The increasing penetration of photovoltaic (PV) generation introduces significant uncertainty into power system operation, necessitating forecasting approaches that extend beyond deterministic point predictions. This paper proposes an any-quantile probabilistic forecasting framework for multi-regional PV power generation based on the Any-Quantile Recurrent Neural Network (AQ-RNN). The model integrates an any-quantile forecasting paradigm with a dual-track recurrent architecture that jointly processes series-specific and cross-regional contextual information, supported by dilated recurrent cells, patch-based temporal modeling, and a dynamic ensemble mechanism. The proposed framework enables the estimation of calibrated conditional quantiles at arbitrary probability levels within a single trained model and effectively exploits spatial dependencies to enhance robustness at the system level. The approach is evaluated using 30 years of hourly PV generation data from 259 European regions and compared against established statistical and neural probabilistic baselines. The results demonstrate consistent improvements in forecast accuracy, calibration, and prediction interval quality, underscoring the suitability of the proposed method for uncertainty-aware energy management and operational decision-making in renewable-dominated power systems.

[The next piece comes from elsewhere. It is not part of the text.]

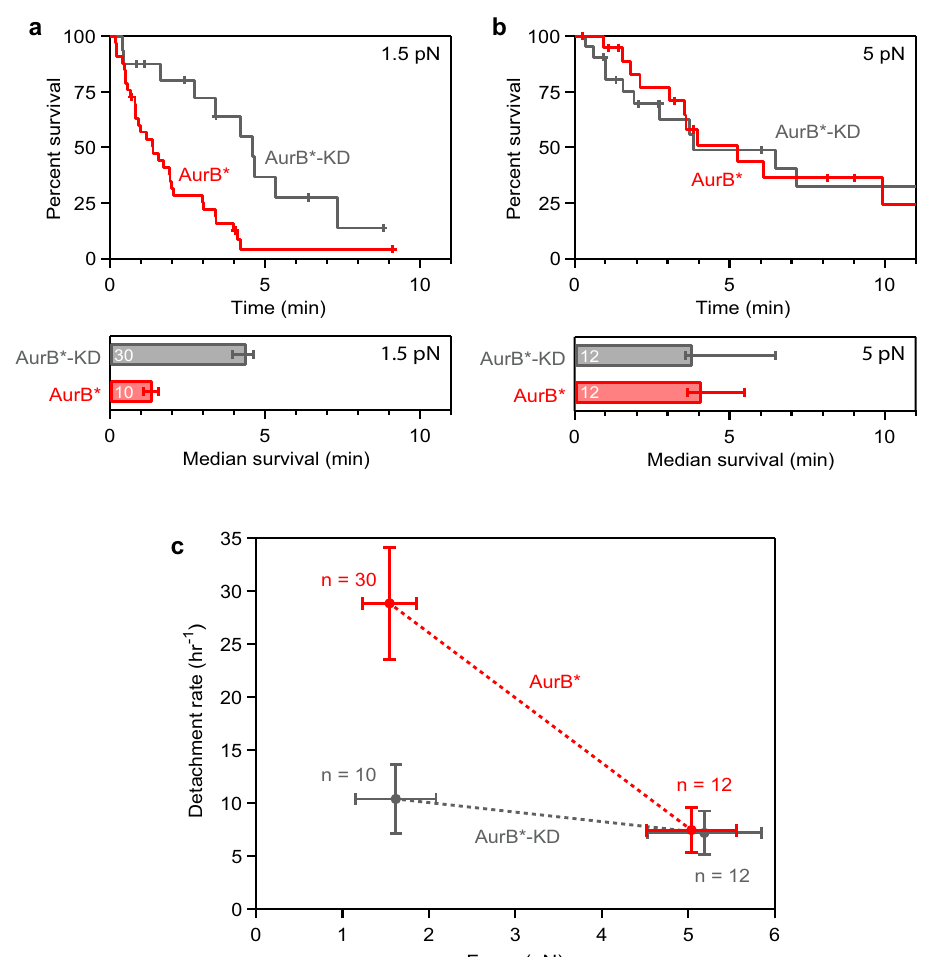
Fig. 4 Tension can suppress Aurora B-triggered detachment. a , b Kaplan – Meier survival plots (upper graphs) and median survival times (lower bar graphs) for kinetochore-microtubule attachments supporting either ∼ 1.5 pN a or ∼ 5 pN of tension ( b ) in the presence of 0.5 μ M AurB* or 0.5 μ M AurB*- KD. Tick marks on Kaplan – Meier plots represent censored data from interrupted events that did not end in detachment. Based on log-rank tests, p-values for the data shown in (a) and (b) are 0.0016 and 0.98, respectively (kinase-dead versus active AurB*). Median survival bar graphs show times at which the Kaplan-Meier survival probability falls below 50%. Error bars represent interquartile range, estimated by bootstrapping. Values inside bars indicate numbers of detachment events for each condition. ( c ) Overall detachment rates for kinetochore-decorated beads in the presence of 0.5 μ M AurB* or 0.5 μ M AurB*-KD as a function of the applied force. All data for ( a – c ) were collected using a low density of kinetochores on the trapping beads (Dsn1:bead ratio, 200), using one biochemical preparation of kinetochores, one preparation of Dam1c, and one preparation of AurB*, to eliminate any possible confounding effects due to prep-to-prep variability. Vertical error bars in ( c ) represent uncertainty due to Poisson statistics, based on the numbers of detachment events observed for each condition (n-values, as indicated). Horizontal error bars in ( c ) represent standard deviation. Source data, including numbers of detachments, observation times, rate estimates, and statistical comparisons are provided as a Source Data fi le. Control data collected using kinase-dead AurB*-KD are colored in gray and data collected using active AurB* are colored in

翻译：光伏发电渗透率的不断提高给电力系统运行带来了显著的不确定性，这要求预测方法必须超越确定性点预测的范畴。本文提出了一种基于任意分位数循环神经网络（AQ-RNN）的多区域光伏发电概率预测框架。该模型将任意分位数预测范式与双通道循环架构相结合，通过空洞循环单元、基于分块的时间建模以及动态集成机制，共同处理序列特定信息和跨区域上下文信息。所提出的框架能够在单个训练模型中估计任意概率水平下的校准条件分位数，并有效利用空间依赖性以增强系统层面的鲁棒性。该方法使用来自欧洲259个区域、历时30年的小时级光伏发电数据进行评估，并与成熟的统计及神经概率基线模型进行比较。结果表明，该方法在预测精度、校准度和预测区间质量方面均取得持续改进，突显了所提方法在可再生能源主导的电力系统中进行不确定性感知能源管理与运行决策的适用性。